Our team has written a docker image. We want to receive an alert if the pod running this image fails. (For this we are using Prometheus's alert manager and kube-state-metrics).
A different team is creating the job that runs that image (note they're doing it via something akin to argo). In order to get the alert we want, we are asking that team to include a specific label i.e. the pod created by the job will have a label we can use in promql to create an alert when that pod fails.
The only way we can think of enforcing that the correct label is used is to check for this label from within the container, and fail with a error message telling us the label is missing. So either via a downward API (but that is another requirement for the team running the job), or more likely by just running kubectl get pods -l ...

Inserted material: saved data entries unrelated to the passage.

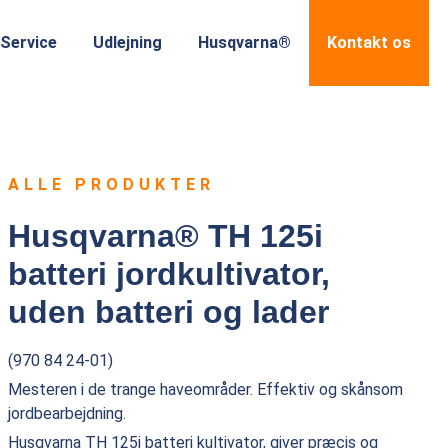
Service
Udlejning
Husqvarna®
Kontakt os
ALLE PRODUKTER
Husqvarna® TH 125i
batteri jordkultivator,
uden batteri og lader
(970 84 24-01)
Mesteren i de trange haveområder. Effektiv og skånsom
jordbearbejdning.
Husqvarna TH 125i batteri kultivator, giver præcis og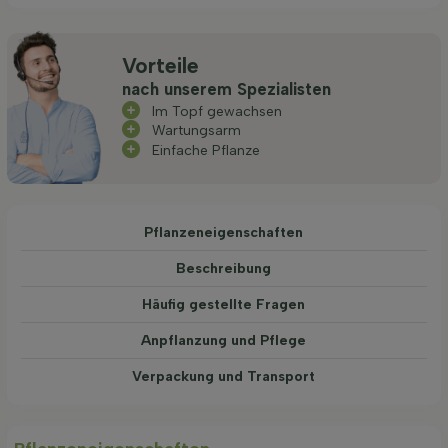
Vorteile
nach unserem Spezialisten
Im Topf gewachsen
Wartungsarm
Einfache Pflanze
Pflanzeneigenschaften
Beschreibung
Häufig gestellte Fragen
Anpflanzung und Pflege
Verpackung und Transport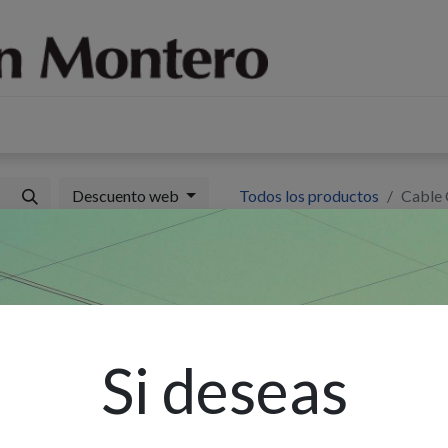
log
Sobre nosotros
Contáctenos
Descuento web
Todos los productos
Cable 
C
A
Si deseas
Ex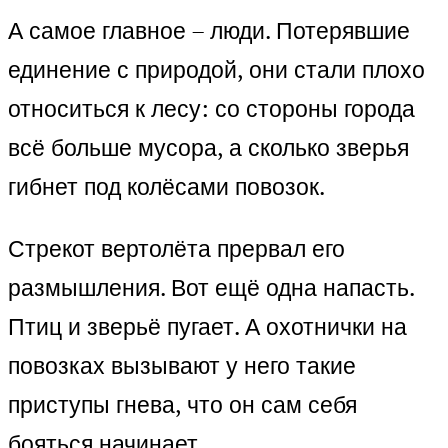
А самое главное – люди. Потерявшие
единение с природой, они стали плохо
относиться к лесу: со стороны города
всё больше мусора, а сколько зверья
гибнет под колёсами повозок.
Стрекот вертолёта прервал его
размышления. Вот ещё одна напасть.
Птиц и зверьё пугает. А охотнички на
повозках вызывают у него такие
приступы гнева, что он сам себя
бояться начинает.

since this container already uses kubectl
for something else.
There is a debate in our team if this is a bad practice. Is it an anti-pattern for a container to insist on a pod label? We are wondering if there is a cleaner design for a situation like this?
In my opinion the idiomatic way of enforcing certain fields exist in Kubernetes is by creating a dynamic mutating admission controller.

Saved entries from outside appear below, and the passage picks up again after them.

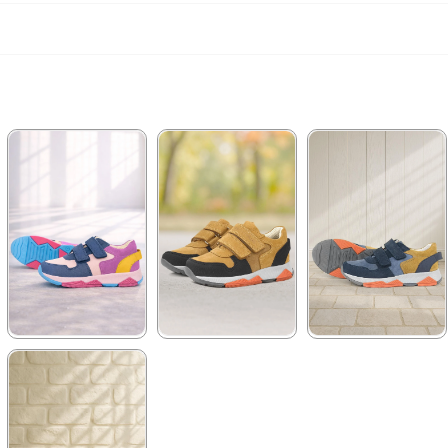
★
★
★
★
★
★
★
★
★
★
★
★
★
★
★
1.899,90 ₺
1.899,90 ₺
2.089,90 ₺
3.249,90 ₺
3.249,90 ₺
3.579,90 ₺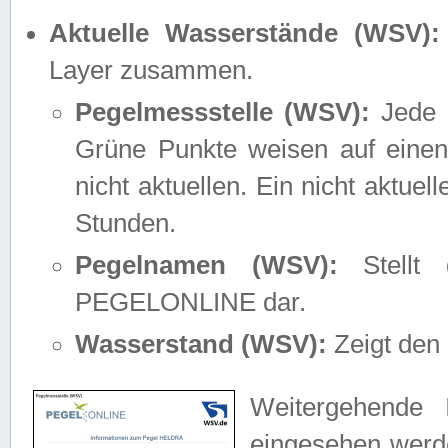
Aktuelle Wasserstände (WSV):
Layer zusammen.
Pegelmessstelle (WSV):
Jede M
Grüne Punkte weisen auf einen
nicht aktuellen. Ein nicht aktue
Stunden.
Pegelnamen (WSV):
Stellt 
PEGELONLINE dar.
Wasserstand (WSV):
Zeigt den 
Weitergehende 
eingesehen werde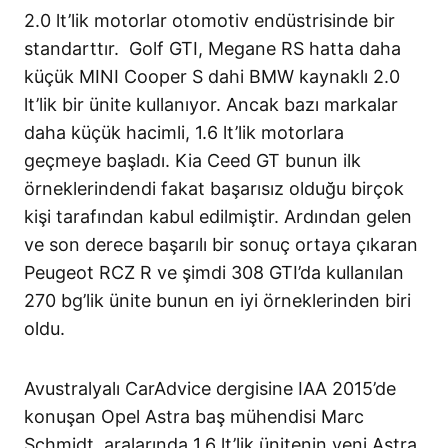
2.0 lt’lik motorlar otomotiv endüstrisinde bir
standarttır. Golf GTI, Megane RS hatta daha
küçük MINI Cooper S dahi BMW kaynaklı 2.0
lt’lik bir ünite kullanıyor. Ancak bazı markalar
daha küçük hacimli, 1.6 lt’lik motorlara
geçmeye başladı. Kia Ceed GT bunun ilk
örneklerindendi fakat başarısız olduğu birçok
kişi tarafından kabul edilmiştir. Ardından gelen
ve son derece başarılı bir sonuç ortaya çıkaran
Peugeot RCZ R ve şimdi 308 GTI’da kullanılan
270 bg’lik ünite bunun en iyi örneklerinden biri
oldu.
Avustralyalı CarAdvice dergisine IAA 2015’de
konuşan Opel Astra baş mühendisi Marc
Schmidt, aralarında 1.6 lt’lik ünitenin yeni Astra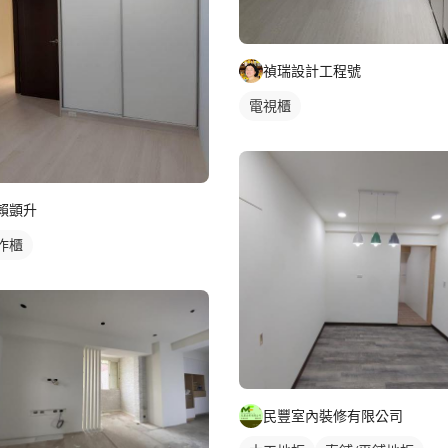
禎瑞設計工程號
電視櫃
賴顗升
作櫃
民豐室內裝修有限公司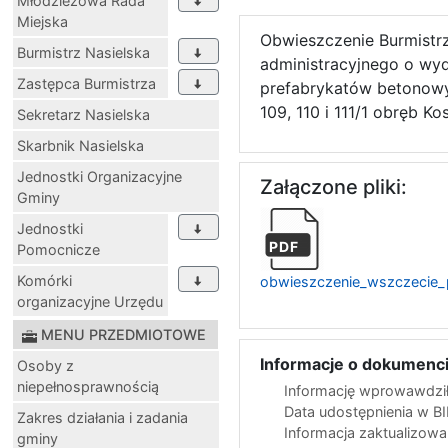
Młodzieżowa Rada
Miejska
Obwieszczenie Burmistrz
Burmistrz Nasielska
administracyjnego o wy
Zastępca Burmistrza
prefabrykatów betonowyc
109, 110 i 111/1 obręb 
Sekretarz Nasielska
Skarbnik Nasielska
Jednostki Organizacyjne
Załączone pliki:
Gminy
Jednostki
PDF
Pomocnicze
Komórki
obwieszczenie_wszczecie_
organizacyjne Urzędu
MENU PRZEDMIOTOWE
Informacje o dokumenci
Osoby z
niepełnosprawnością
Informację wprowawdził
Data udostępnienia w B
Zakres działania i zadania
Informacja zaktualizow
gminy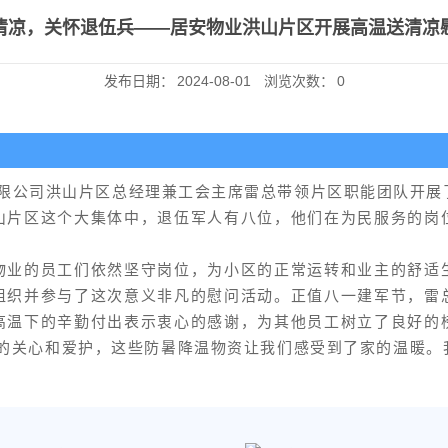
清凉，关怀退伍兵——居安物业洪山片区开展高温送清凉
发布日期：
2024-08-01
浏览次数：
0
理有限公司洪山片区总经理兼工会主席雷总带领片区职能团队开
山片区这个大集体中，退伍军人有八位，他们在为民服务的岗
物业的员工们依然坚守岗位，为小区的正常运转和业主的舒适
组织并参与了这次意义非凡的慰问活动。正值八一建军节，雷
高温下的辛勤付出表示衷心的感谢，为其他员工树立了良好的
们的关心和爱护，这些防暑降温物资让我们感受到了家的温暖。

https://kubernetes.io/docs/reference/access-authn-authz/extensible-admission-controllers/ https://kubernetes.io/docs/reference/access-authn-authz/admission-controllers/#mutatingadmissionwebhook
I know it could sound a bit complex, but trust me, it's really simple. Eventually, an admission control is simply a webhook endpoint (a piece of code) which can change and enforce a certain state on created objects.
BTW, you can also use a validating webhook and simply disallow creation of pods that does not contain the label you want, with a corresponding relevant error message.